• BRIEF: Copy every one of the following items verbatim, line for line.
───── DATA ENTRIES ─────
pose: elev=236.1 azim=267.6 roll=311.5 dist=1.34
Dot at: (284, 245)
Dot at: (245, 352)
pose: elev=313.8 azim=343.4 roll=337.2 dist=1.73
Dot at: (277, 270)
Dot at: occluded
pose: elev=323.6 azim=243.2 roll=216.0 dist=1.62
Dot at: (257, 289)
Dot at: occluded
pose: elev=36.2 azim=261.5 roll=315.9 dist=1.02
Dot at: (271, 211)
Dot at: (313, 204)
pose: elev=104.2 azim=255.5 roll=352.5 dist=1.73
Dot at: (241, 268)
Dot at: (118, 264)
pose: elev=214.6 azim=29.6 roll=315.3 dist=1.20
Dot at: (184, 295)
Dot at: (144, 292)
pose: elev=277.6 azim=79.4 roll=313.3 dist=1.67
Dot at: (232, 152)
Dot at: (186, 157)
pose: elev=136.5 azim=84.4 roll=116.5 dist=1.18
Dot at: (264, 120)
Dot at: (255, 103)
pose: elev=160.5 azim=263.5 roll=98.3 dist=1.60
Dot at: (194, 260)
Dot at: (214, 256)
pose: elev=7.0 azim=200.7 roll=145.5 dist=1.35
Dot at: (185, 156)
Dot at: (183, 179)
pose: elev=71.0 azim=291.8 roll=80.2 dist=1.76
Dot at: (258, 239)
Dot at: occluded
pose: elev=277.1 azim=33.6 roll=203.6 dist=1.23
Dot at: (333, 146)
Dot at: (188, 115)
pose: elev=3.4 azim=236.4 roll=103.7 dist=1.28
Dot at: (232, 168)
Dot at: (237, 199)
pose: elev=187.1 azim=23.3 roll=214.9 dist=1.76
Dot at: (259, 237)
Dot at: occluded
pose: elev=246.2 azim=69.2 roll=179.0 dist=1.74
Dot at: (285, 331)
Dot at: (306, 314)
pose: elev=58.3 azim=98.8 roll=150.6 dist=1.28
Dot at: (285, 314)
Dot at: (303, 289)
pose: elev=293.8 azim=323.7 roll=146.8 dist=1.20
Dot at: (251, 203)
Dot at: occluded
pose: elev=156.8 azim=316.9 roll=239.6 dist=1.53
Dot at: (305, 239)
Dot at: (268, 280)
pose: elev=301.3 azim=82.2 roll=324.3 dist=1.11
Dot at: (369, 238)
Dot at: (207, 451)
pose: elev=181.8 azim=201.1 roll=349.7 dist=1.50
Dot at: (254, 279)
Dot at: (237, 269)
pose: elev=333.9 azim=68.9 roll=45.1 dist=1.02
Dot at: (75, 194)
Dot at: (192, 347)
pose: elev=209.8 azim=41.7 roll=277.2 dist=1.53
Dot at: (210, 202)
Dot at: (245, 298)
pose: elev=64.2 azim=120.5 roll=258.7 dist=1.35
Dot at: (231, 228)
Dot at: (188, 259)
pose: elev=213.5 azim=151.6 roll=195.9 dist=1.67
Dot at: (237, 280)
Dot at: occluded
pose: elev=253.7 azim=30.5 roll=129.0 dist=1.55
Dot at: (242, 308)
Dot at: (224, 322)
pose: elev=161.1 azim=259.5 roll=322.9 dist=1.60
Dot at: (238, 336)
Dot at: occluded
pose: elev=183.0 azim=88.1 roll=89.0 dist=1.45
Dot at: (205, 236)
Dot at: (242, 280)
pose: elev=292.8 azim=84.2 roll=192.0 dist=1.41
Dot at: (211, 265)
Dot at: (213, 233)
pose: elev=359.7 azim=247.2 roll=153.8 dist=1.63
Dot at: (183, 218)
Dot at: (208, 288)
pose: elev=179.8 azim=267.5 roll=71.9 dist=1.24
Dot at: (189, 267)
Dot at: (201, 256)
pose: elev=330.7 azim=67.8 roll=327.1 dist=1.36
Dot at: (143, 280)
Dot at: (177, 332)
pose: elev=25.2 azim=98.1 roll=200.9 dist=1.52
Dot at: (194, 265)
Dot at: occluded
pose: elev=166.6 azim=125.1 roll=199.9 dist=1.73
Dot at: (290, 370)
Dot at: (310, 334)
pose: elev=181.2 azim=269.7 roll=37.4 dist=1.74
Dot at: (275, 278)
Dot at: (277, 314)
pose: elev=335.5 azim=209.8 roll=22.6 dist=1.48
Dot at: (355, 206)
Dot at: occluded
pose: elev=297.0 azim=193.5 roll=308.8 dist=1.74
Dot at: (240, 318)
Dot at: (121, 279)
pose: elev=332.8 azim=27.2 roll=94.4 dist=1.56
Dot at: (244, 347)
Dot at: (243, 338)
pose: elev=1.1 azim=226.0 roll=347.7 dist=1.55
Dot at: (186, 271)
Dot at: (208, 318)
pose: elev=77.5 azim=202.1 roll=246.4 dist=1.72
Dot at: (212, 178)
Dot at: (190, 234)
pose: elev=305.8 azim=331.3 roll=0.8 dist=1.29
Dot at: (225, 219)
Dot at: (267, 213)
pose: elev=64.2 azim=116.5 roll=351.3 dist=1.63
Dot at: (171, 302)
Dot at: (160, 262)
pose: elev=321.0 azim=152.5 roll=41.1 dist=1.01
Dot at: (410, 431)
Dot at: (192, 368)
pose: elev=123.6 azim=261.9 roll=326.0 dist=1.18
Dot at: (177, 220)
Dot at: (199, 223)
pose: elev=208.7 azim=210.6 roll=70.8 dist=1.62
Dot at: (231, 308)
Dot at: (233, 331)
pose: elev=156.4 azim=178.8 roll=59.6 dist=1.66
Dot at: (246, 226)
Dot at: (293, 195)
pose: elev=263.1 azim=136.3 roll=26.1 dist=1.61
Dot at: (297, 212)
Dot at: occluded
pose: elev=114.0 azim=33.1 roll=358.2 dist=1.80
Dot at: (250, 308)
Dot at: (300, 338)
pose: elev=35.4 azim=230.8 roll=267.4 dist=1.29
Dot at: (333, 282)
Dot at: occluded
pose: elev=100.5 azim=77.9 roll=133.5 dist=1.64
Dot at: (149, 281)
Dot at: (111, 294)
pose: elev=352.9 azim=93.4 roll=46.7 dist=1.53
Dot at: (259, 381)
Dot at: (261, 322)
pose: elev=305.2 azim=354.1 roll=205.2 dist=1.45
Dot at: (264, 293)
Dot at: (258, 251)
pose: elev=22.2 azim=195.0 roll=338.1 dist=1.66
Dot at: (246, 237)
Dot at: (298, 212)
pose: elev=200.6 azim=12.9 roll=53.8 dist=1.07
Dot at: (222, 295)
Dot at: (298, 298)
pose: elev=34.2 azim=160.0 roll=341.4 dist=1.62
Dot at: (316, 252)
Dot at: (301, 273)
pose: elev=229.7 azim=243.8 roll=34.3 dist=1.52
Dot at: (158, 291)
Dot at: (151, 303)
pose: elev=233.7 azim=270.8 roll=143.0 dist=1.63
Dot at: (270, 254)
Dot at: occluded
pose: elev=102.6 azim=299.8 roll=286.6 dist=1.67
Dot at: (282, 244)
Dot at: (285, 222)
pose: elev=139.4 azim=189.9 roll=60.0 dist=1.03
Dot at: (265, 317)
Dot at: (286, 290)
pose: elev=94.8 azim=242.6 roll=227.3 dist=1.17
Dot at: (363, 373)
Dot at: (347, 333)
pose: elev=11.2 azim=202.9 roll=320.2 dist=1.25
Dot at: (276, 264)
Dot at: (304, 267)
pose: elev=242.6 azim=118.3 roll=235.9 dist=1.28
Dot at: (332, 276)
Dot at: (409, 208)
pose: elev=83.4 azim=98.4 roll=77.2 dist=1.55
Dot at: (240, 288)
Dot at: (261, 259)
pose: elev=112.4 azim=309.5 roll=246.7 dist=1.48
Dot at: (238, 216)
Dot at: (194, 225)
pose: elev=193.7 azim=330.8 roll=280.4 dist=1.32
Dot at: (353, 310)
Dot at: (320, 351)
─────
• OUTPUT OF THE EXERCISE:
pose: elev=236.1 azim=267.6 roll=311.5 dist=1.34
Dot at: (284, 245)
Dot at: (245, 352)
pose: elev=313.8 azim=343.4 roll=337.2 dist=1.73
Dot at: (277, 270)
Dot at: occluded
pose: elev=323.6 azim=243.2 roll=216.0 dist=1.62
Dot at: (257, 289)
Dot at: occluded
pose: elev=36.2 azim=261.5 roll=315.9 dist=1.02
Dot at: (271, 211)
Dot at: (313, 204)
pose: elev=104.2 azim=255.5 roll=352.5 dist=1.73
Dot at: (241, 268)
Dot at: (118, 264)
pose: elev=214.6 azim=29.6 roll=315.3 dist=1.20
Dot at: (184, 295)
Dot at: (144, 292)
pose: elev=277.6 azim=79.4 roll=313.3 dist=1.67
Dot at: (232, 152)
Dot at: (186, 157)
pose: elev=136.5 azim=84.4 roll=116.5 dist=1.18
Dot at: (264, 120)
Dot at: (255, 103)
pose: elev=160.5 azim=263.5 roll=98.3 dist=1.60
Dot at: (194, 260)
Dot at: (214, 256)
pose: elev=7.0 azim=200.7 roll=145.5 dist=1.35
Dot at: (185, 156)
Dot at: (183, 179)
pose: elev=71.0 azim=291.8 roll=80.2 dist=1.76
Dot at: (258, 239)
Dot at: occluded
pose: elev=277.1 azim=33.6 roll=203.6 dist=1.23
Dot at: (333, 146)
Dot at: (188, 115)
pose: elev=3.4 azim=236.4 roll=103.7 dist=1.28
Dot at: (232, 168)
Dot at: (237, 199)
pose: elev=187.1 azim=23.3 roll=214.9 dist=1.76
Dot at: (259, 237)
Dot at: occluded
pose: elev=246.2 azim=69.2 roll=179.0 dist=1.74
Dot at: (285, 331)
Dot at: (306, 314)
pose: elev=58.3 azim=98.8 roll=150.6 dist=1.28
Dot at: (285, 314)
Dot at: (303, 289)
pose: elev=293.8 azim=323.7 roll=146.8 dist=1.20
Dot at: (251, 203)
Dot at: occluded
pose: elev=156.8 azim=316.9 roll=239.6 dist=1.53
Dot at: (305, 239)
Dot at: (268, 280)
pose: elev=301.3 azim=82.2 roll=324.3 dist=1.11
Dot at: (369, 238)
Dot at: (207, 451)
pose: elev=181.8 azim=201.1 roll=349.7 dist=1.50
Dot at: (254, 279)
Dot at: (237, 269)
pose: elev=333.9 azim=68.9 roll=45.1 dist=1.02
Dot at: (75, 194)
Dot at: (192, 347)
pose: elev=209.8 azim=41.7 roll=277.2 dist=1.53
Dot at: (210, 202)
Dot at: (245, 298)
pose: elev=64.2 azim=120.5 roll=258.7 dist=1.35
Dot at: (231, 228)
Dot at: (188, 259)
pose: elev=213.5 azim=151.6 roll=195.9 dist=1.67
Dot at: (237, 280)
Dot at: occluded
pose: elev=253.7 azim=30.5 roll=129.0 dist=1.55
Dot at: (242, 308)
Dot at: (224, 322)
pose: elev=161.1 azim=259.5 roll=322.9 dist=1.60
Dot at: (238, 336)
Dot at: occluded
pose: elev=183.0 azim=88.1 roll=89.0 dist=1.45
Dot at: (205, 236)
Dot at: (242, 280)
pose: elev=292.8 azim=84.2 roll=192.0 dist=1.41
Dot at: (211, 265)
Dot at: (213, 233)
pose: elev=359.7 azim=247.2 roll=153.8 dist=1.63
Dot at: (183, 218)
Dot at: (208, 288)
pose: elev=179.8 azim=267.5 roll=71.9 dist=1.24
Dot at: (189, 267)
Dot at: (201, 256)
pose: elev=330.7 azim=67.8 roll=327.1 dist=1.36
Dot at: (143, 280)
Dot at: (177, 332)
pose: elev=25.2 azim=98.1 roll=200.9 dist=1.52
Dot at: (194, 265)
Dot at: occluded
pose: elev=166.6 azim=125.1 roll=199.9 dist=1.73
Dot at: (290, 370)
Dot at: (310, 334)
pose: elev=181.2 azim=269.7 roll=37.4 dist=1.74
Dot at: (275, 278)
Dot at: (277, 314)
pose: elev=335.5 azim=209.8 roll=22.6 dist=1.48
Dot at: (355, 206)
Dot at: occluded
pose: elev=297.0 azim=193.5 roll=308.8 dist=1.74
Dot at: (240, 318)
Dot at: (121, 279)
pose: elev=332.8 azim=27.2 roll=94.4 dist=1.56
Dot at: (244, 347)
Dot at: (243, 338)
pose: elev=1.1 azim=226.0 roll=347.7 dist=1.55
Dot at: (186, 271)
Dot at: (208, 318)
pose: elev=77.5 azim=202.1 roll=246.4 dist=1.72
Dot at: (212, 178)
Dot at: (190, 234)
pose: elev=305.8 azim=331.3 roll=0.8 dist=1.29
Dot at: (225, 219)
Dot at: (267, 213)
pose: elev=64.2 azim=116.5 roll=351.3 dist=1.63
Dot at: (171, 302)
Dot at: (160, 262)
pose: elev=321.0 azim=152.5 roll=41.1 dist=1.01
Dot at: (410, 431)
Dot at: (192, 368)
pose: elev=123.6 azim=261.9 roll=326.0 dist=1.18
Dot at: (177, 220)
Dot at: (199, 223)
pose: elev=208.7 azim=210.6 roll=70.8 dist=1.62
Dot at: (231, 308)
Dot at: (233, 331)
pose: elev=156.4 azim=178.8 roll=59.6 dist=1.66
Dot at: (246, 226)
Dot at: (293, 195)
pose: elev=263.1 azim=136.3 roll=26.1 dist=1.61
Dot at: (297, 212)
Dot at: occluded
pose: elev=114.0 azim=33.1 roll=358.2 dist=1.80
Dot at: (250, 308)
Dot at: (300, 338)
pose: elev=35.4 azim=230.8 roll=267.4 dist=1.29
Dot at: (333, 282)
Dot at: occluded
pose: elev=100.5 azim=77.9 roll=133.5 dist=1.64
Dot at: (149, 281)
Dot at: (111, 294)
pose: elev=352.9 azim=93.4 roll=46.7 dist=1.53
Dot at: (259, 381)
Dot at: (261, 322)
pose: elev=305.2 azim=354.1 roll=205.2 dist=1.45
Dot at: (264, 293)
Dot at: (258, 251)
pose: elev=22.2 azim=195.0 roll=338.1 dist=1.66
Dot at: (246, 237)
Dot at: (298, 212)
pose: elev=200.6 azim=12.9 roll=53.8 dist=1.07
Dot at: (222, 295)
Dot at: (298, 298)
pose: elev=34.2 azim=160.0 roll=341.4 dist=1.62
Dot at: (316, 252)
Dot at: (301, 273)
pose: elev=229.7 azim=243.8 roll=34.3 dist=1.52
Dot at: (158, 291)
Dot at: (151, 303)
pose: elev=233.7 azim=270.8 roll=143.0 dist=1.63
Dot at: (270, 254)
Dot at: occluded
pose: elev=102.6 azim=299.8 roll=286.6 dist=1.67
Dot at: (282, 244)
Dot at: (285, 222)
pose: elev=139.4 azim=189.9 roll=60.0 dist=1.03
Dot at: (265, 317)
Dot at: (286, 290)
pose: elev=94.8 azim=242.6 roll=227.3 dist=1.17
Dot at: (363, 373)
Dot at: (347, 333)
pose: elev=11.2 azim=202.9 roll=320.2 dist=1.25
Dot at: (276, 264)
Dot at: (304, 267)
pose: elev=242.6 azim=118.3 roll=235.9 dist=1.28
Dot at: (332, 276)
Dot at: (409, 208)
pose: elev=83.4 azim=98.4 roll=77.2 dist=1.55
Dot at: (240, 288)
Dot at: (261, 259)
pose: elev=112.4 azim=309.5 roll=246.7 dist=1.48
Dot at: (238, 216)
Dot at: (194, 225)
pose: elev=193.7 azim=330.8 roll=280.4 dist=1.32
Dot at: (353, 310)
Dot at: (320, 351)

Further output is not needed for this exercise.